What you are asked to do: The answer should contain each record below, repeated exactly.

Exercise data:
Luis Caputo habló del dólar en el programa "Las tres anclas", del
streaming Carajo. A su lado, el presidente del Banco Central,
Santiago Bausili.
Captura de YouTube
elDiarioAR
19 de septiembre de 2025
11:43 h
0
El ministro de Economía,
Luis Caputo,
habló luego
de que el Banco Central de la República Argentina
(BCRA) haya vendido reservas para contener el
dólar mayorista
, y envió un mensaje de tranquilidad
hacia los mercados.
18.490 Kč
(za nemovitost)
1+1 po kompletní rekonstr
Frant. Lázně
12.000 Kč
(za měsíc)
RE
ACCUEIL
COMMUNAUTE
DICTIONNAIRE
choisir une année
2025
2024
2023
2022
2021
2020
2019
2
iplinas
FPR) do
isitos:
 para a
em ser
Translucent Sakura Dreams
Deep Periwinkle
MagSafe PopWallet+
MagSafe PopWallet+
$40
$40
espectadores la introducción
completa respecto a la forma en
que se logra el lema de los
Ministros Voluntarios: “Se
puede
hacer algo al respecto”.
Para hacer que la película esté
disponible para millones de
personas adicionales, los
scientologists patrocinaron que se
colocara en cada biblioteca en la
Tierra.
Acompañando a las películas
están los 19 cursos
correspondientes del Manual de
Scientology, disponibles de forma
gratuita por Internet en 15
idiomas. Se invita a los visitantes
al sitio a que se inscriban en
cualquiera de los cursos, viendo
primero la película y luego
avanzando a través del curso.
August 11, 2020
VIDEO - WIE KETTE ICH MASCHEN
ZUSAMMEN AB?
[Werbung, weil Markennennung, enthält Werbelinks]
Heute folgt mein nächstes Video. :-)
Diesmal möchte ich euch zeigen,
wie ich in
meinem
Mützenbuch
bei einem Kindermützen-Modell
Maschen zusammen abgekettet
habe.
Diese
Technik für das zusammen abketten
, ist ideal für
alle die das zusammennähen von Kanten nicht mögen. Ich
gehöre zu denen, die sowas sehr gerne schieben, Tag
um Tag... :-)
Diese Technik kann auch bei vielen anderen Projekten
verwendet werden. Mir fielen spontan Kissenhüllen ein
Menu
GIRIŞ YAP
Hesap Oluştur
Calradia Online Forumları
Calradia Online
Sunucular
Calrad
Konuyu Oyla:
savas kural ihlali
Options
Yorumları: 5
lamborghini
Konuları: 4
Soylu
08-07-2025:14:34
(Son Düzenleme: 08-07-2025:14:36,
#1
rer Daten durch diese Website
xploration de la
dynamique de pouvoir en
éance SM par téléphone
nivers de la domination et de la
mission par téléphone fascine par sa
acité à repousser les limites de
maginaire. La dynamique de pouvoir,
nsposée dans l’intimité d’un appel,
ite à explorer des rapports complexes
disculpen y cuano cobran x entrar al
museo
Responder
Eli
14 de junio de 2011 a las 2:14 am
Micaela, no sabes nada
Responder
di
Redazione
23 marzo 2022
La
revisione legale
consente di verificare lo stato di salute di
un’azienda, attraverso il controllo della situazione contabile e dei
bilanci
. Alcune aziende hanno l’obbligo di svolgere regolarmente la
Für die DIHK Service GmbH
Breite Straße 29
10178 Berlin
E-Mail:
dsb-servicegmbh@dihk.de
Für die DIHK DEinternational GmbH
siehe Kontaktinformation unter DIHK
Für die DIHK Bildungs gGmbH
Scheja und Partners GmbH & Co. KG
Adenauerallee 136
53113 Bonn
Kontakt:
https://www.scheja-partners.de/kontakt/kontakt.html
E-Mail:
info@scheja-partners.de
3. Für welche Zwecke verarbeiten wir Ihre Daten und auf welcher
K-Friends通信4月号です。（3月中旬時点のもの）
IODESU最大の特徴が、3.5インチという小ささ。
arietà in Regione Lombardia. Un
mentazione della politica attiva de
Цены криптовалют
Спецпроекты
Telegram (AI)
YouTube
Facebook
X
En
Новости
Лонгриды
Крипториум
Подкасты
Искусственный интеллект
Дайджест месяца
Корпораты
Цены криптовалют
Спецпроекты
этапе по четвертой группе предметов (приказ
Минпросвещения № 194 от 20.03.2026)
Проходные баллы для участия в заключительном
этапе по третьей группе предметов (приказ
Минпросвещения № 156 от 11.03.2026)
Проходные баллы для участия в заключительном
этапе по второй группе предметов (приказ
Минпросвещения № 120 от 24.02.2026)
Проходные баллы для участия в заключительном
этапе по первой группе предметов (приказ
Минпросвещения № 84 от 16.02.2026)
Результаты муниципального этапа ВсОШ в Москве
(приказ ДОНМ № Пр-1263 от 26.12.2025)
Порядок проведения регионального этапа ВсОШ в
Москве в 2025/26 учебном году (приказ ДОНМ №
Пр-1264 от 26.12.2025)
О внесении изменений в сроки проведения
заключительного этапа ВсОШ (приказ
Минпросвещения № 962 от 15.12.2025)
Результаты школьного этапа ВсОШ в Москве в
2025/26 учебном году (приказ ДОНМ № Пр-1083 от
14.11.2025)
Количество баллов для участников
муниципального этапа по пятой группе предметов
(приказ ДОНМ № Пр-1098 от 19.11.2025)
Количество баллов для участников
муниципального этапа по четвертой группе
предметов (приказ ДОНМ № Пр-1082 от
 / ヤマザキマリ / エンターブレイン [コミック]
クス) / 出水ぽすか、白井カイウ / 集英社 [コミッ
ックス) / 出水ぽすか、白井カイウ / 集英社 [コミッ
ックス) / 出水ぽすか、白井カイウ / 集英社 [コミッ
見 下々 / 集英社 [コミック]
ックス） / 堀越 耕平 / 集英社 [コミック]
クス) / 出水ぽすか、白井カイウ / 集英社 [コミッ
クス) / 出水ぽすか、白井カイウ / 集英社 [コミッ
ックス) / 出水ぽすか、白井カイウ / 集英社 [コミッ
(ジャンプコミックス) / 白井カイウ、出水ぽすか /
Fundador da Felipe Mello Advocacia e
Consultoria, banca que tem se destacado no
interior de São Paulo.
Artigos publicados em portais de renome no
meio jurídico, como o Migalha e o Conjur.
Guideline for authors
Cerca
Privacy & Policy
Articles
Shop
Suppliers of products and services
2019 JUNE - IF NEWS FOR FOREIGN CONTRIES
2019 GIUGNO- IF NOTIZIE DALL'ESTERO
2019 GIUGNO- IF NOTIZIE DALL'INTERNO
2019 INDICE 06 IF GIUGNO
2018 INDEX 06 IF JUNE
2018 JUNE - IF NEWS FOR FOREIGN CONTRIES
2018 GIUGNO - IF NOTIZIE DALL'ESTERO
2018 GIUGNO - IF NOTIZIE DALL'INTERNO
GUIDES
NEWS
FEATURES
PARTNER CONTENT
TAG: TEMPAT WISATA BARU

Your response:
Luis Caputo habló del dólar en el programa "Las tres anclas", del
streaming Carajo. A su lado, el presidente del Banco Central,
Santiago Bausili.
Captura de YouTube
elDiarioAR
19 de septiembre de 2025
11:43 h
0
El ministro de Economía,
Luis Caputo,
habló luego
de que el Banco Central de la República Argentina
(BCRA) haya vendido reservas para contener el
dólar mayorista
, y envió un mensaje de tranquilidad
hacia los mercados.
18.490 Kč
(za nemovitost)
1+1 po kompletní rekonstr
Frant. Lázně
12.000 Kč
(za měsíc)
RE
ACCUEIL
COMMUNAUTE
DICTIONNAIRE
choisir une année
2025
2024
2023
2022
2021
2020
2019
2
iplinas
FPR) do
isitos:
 para a
em ser
Translucent Sakura Dreams
Deep Periwinkle
MagSafe PopWallet+
MagSafe PopWallet+
$40
$40
espectadores la introducción
completa respecto a la forma en
que se logra el lema de los
Ministros Voluntarios: “Se
puede
hacer algo al respecto”.
Para hacer que la película esté
disponible para millones de
personas adicionales, los
scientologists patrocinaron que se
colocara en cada biblioteca en la
Tierra.
Acompañando a las películas
están los 19 cursos
correspondientes del Manual de
Scientology, disponibles de forma
gratuita por Internet en 15
idiomas. Se invita a los visitantes
al sitio a que se inscriban en
cualquiera de los cursos, viendo
primero la película y luego
avanzando a través del curso.
August 11, 2020
VIDEO - WIE KETTE ICH MASCHEN
ZUSAMMEN AB?
[Werbung, weil Markennennung, enthält Werbelinks]
Heute folgt mein nächstes Video. :-)
Diesmal möchte ich euch zeigen,
wie ich in
meinem
Mützenbuch
bei einem Kindermützen-Modell
Maschen zusammen abgekettet
habe.
Diese
Technik für das zusammen abketten
, ist ideal für
alle die das zusammennähen von Kanten nicht mögen. Ich
gehöre zu denen, die sowas sehr gerne schieben, Tag
um Tag... :-)
Diese Technik kann auch bei vielen anderen Projekten
verwendet werden. Mir fielen spontan Kissenhüllen ein
Menu
GIRIŞ YAP
Hesap Oluştur
Calradia Online Forumları
Calradia Online
Sunucular
Calrad
Konuyu Oyla:
savas kural ihlali
Options
Yorumları: 5
lamborghini
Konuları: 4
Soylu
08-07-2025:14:34
(Son Düzenleme: 08-07-2025:14:36,
#1
rer Daten durch diese Website
xploration de la
dynamique de pouvoir en
éance SM par téléphone
nivers de la domination et de la
mission par téléphone fascine par sa
acité à repousser les limites de
maginaire. La dynamique de pouvoir,
nsposée dans l’intimité d’un appel,
ite à explorer des rapports complexes
disculpen y cuano cobran x entrar al
museo
Responder
Eli
14 de junio de 2011 a las 2:14 am
Micaela, no sabes nada
Responder
di
Redazione
23 marzo 2022
La
revisione legale
consente di verificare lo stato di salute di
un’azienda, attraverso il controllo della situazione contabile e dei
bilanci
. Alcune aziende hanno l’obbligo di svolgere regolarmente la
Für die DIHK Service GmbH
Breite Straße 29
10178 Berlin
E-Mail:
dsb-servicegmbh@dihk.de
Für die DIHK DEinternational GmbH
siehe Kontaktinformation unter DIHK
Für die DIHK Bildungs gGmbH
Scheja und Partners GmbH & Co. KG
Adenauerallee 136
53113 Bonn
Kontakt:
https://www.scheja-partners.de/kontakt/kontakt.html
E-Mail:
info@scheja-partners.de
3. Für welche Zwecke verarbeiten wir Ihre Daten und auf welcher
K-Friends通信4月号です。（3月中旬時点のもの）
IODESU最大の特徴が、3.5インチという小ささ。
arietà in Regione Lombardia. Un
mentazione della politica attiva de
Цены криптовалют
Спецпроекты
Telegram (AI)
YouTube
Facebook
X
En
Новости
Лонгриды
Крипториум
Подкасты
Искусственный интеллект
Дайджест месяца
Корпораты
Цены криптовалют
Спецпроекты
этапе по четвертой группе предметов (приказ
Минпросвещения № 194 от 20.03.2026)
Проходные баллы для участия в заключительном
этапе по третьей группе предметов (приказ
Минпросвещения № 156 от 11.03.2026)
Проходные баллы для участия в заключительном
этапе по второй группе предметов (приказ
Минпросвещения № 120 от 24.02.2026)
Проходные баллы для участия в заключительном
этапе по первой группе предметов (приказ
Минпросвещения № 84 от 16.02.2026)
Результаты муниципального этапа ВсОШ в Москве
(приказ ДОНМ № Пр-1263 от 26.12.2025)
Порядок проведения регионального этапа ВсОШ в
Москве в 2025/26 учебном году (приказ ДОНМ №
Пр-1264 от 26.12.2025)
О внесении изменений в сроки проведения
заключительного этапа ВсОШ (приказ
Минпросвещения № 962 от 15.12.2025)
Результаты школьного этапа ВсОШ в Москве в
2025/26 учебном году (приказ ДОНМ № Пр-1083 от
14.11.2025)
Количество баллов для участников
муниципального этапа по пятой группе предметов
(приказ ДОНМ № Пр-1098 от 19.11.2025)
Количество баллов для участников
муниципального этапа по четвертой группе
предметов (приказ ДОНМ № Пр-1082 от
 / ヤマザキマリ / エンターブレイン [コミック]
クス) / 出水ぽすか、白井カイウ / 集英社 [コミッ
ックス) / 出水ぽすか、白井カイウ / 集英社 [コミッ
ックス) / 出水ぽすか、白井カイウ / 集英社 [コミッ
見 下々 / 集英社 [コミック]
ックス） / 堀越 耕平 / 集英社 [コミック]
クス) / 出水ぽすか、白井カイウ / 集英社 [コミッ
クス) / 出水ぽすか、白井カイウ / 集英社 [コミッ
ックス) / 出水ぽすか、白井カイウ / 集英社 [コミッ
(ジャンプコミックス) / 白井カイウ、出水ぽすか /
Fundador da Felipe Mello Advocacia e
Consultoria, banca que tem se destacado no
interior de São Paulo.
Artigos publicados em portais de renome no
meio jurídico, como o Migalha e o Conjur.
Guideline for authors
Cerca
Privacy & Policy
Articles
Shop
Suppliers of products and services
2019 JUNE - IF NEWS FOR FOREIGN CONTRIES
2019 GIUGNO- IF NOTIZIE DALL'ESTERO
2019 GIUGNO- IF NOTIZIE DALL'INTERNO
2019 INDICE 06 IF GIUGNO
2018 INDEX 06 IF JUNE
2018 JUNE - IF NEWS FOR FOREIGN CONTRIES
2018 GIUGNO - IF NOTIZIE DALL'ESTERO
2018 GIUGNO - IF NOTIZIE DALL'INTERNO
GUIDES
NEWS
FEATURES
PARTNER CONTENT
TAG: TEMPAT WISATA BARU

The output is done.